Potato salad on its own, for example, is very boring. Add lime gelatin and a lot of deviled eggs and some yellow sauce on top (I couldn't figure out what it was, they don't say in the recipe). And voilà - it is partified! Or possibly petrified. One or the other.

For added uneasiness, garnish with one singing disembodied head (this one is singer and radio personality Kate Smith). Yes, another eerie, floating head! They seem to keep popping up in these old ads. I am definitely including some of these in my novel because they make me laugh and then, on further reflection, seem very weird and strange. A perfect combination, in other words.

Title - which was nearly "Lime and Again" (an equally almost-but-not-quite title as "The Partified Forest") - from the 1936 movie The Petrified Forest, which just happens to be set in a diner. Where they may have served frightening gelatin molds. It would make sense artistically, I think. Take a look at the movie poster: Bette and Leslie have the exact expressions of guests who have just been confronted with Humphrey Bogart and Party Potato Salad.

Tuesday, March 1, 2011

A Thrilling New Tooth Powder

Exciting Tooth Powder Life Sep 13 1937
Life, Sept. 13, 1937 [big version here]
Do you ever get bored with everything...the same old things every day?

Um, yes. Yes, I do! How did you know? I am tired of getting up and doing the same things every day: working, cleaning things that just get dirty again, cooking the same old dinners, and don't get me started with what's on television... 

Right now, I'm sick of using the same old tooth powder.

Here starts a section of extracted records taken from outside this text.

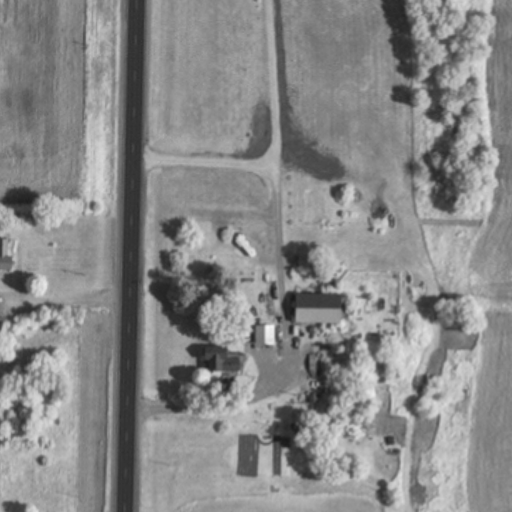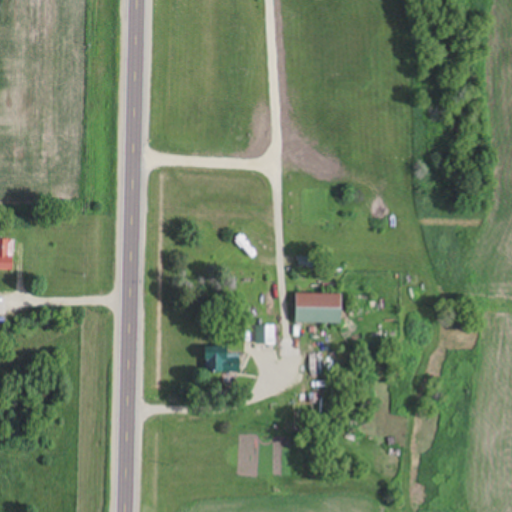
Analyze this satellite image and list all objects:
road: (274, 156)
building: (237, 243)
building: (6, 255)
road: (130, 256)
building: (318, 309)
building: (264, 335)
building: (221, 361)
road: (197, 412)
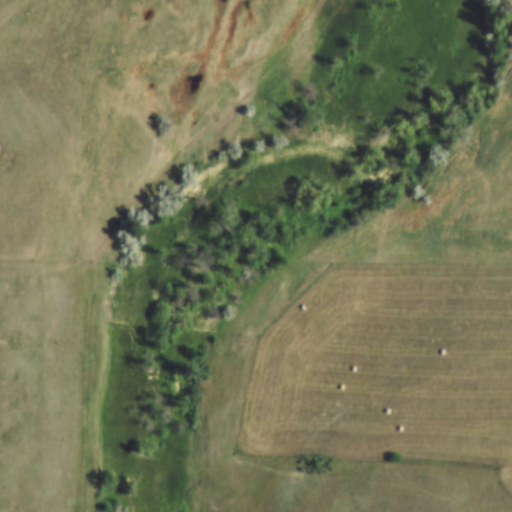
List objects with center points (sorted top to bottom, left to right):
road: (13, 10)
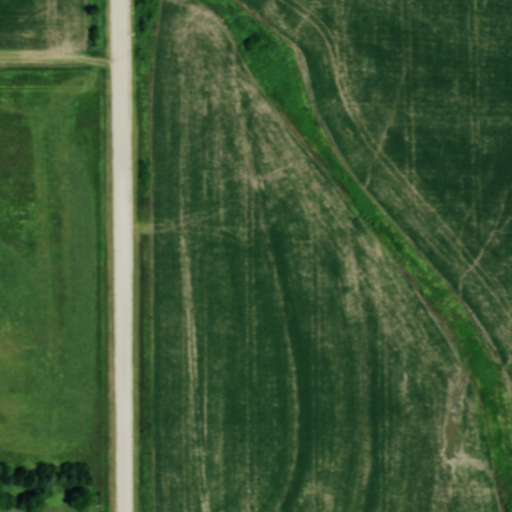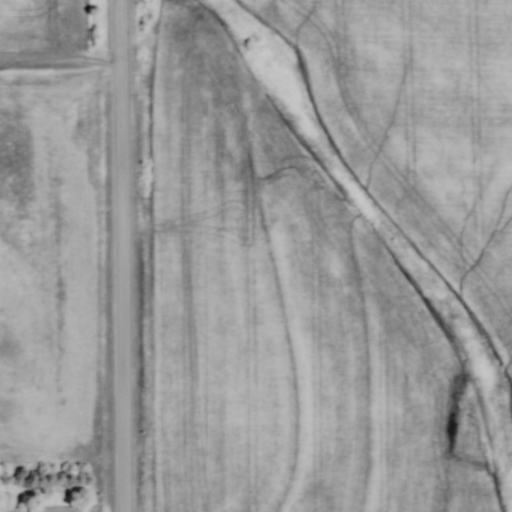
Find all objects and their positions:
road: (121, 255)
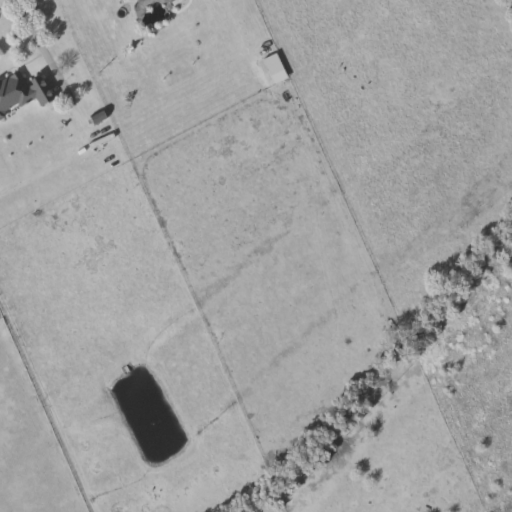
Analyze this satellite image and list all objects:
building: (169, 0)
building: (171, 0)
road: (45, 29)
building: (23, 90)
building: (23, 91)
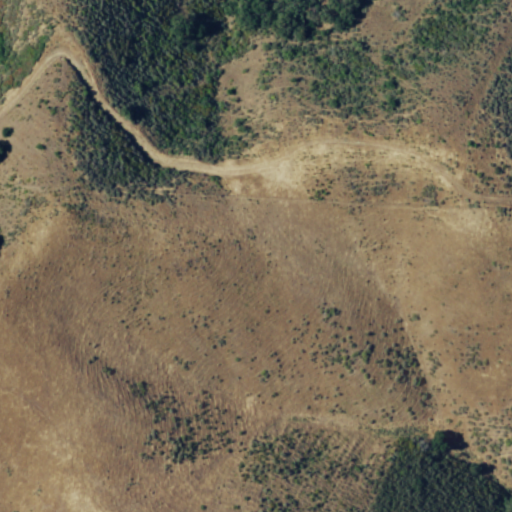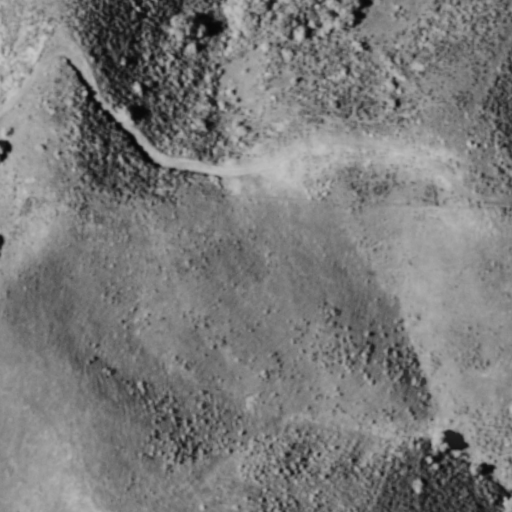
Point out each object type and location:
road: (20, 442)
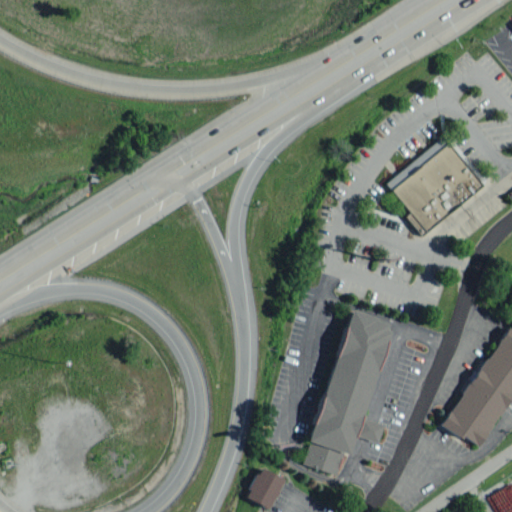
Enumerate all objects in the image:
building: (511, 22)
road: (380, 28)
road: (314, 70)
road: (167, 92)
road: (222, 127)
road: (470, 133)
road: (386, 141)
traffic signals: (155, 172)
building: (431, 184)
road: (242, 187)
road: (464, 204)
road: (77, 219)
road: (406, 243)
road: (393, 282)
road: (236, 297)
road: (428, 332)
road: (444, 362)
road: (297, 365)
road: (387, 372)
building: (343, 391)
building: (345, 392)
building: (482, 392)
building: (483, 392)
road: (201, 408)
road: (366, 429)
road: (354, 457)
road: (364, 478)
road: (466, 480)
road: (219, 482)
building: (260, 486)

Oh, right. Tooth powder. That's toothpaste's dry boring ancestor. Back in the 18th and 19th centuries, tooth powder (also called dentifrice) would have been made of things like salt, or powdered chalk or brick or even charcoal. And in Britain tooth powder might have meant crushed-up cuttlefish bones or china! The cuttlefish bone mixture was sold as "white coral-powder" in the 1870s. Frightening, don't you think? Now in the up-to-date 1930s, you could always have used some baking soda to brush with, I suppose - but that wasn't exactly peppy, is it?
Just like pearls maybe, but not thrilling (Vintage Ad Browser)

Well, brace yourself, dear. There is a new one. LISTERINE TOOTH POWDER made without soap.

Wow, without soap! That really is good news. My teeth will be thrilled. They are tired of all those suds. And foaming at the mouth is not my best look, really.

Yes, this is going to change my whole life. I know it. Just promise me that Listerine Tooth Powder doesn't have any cuttlefish bones or chalk in it, all right?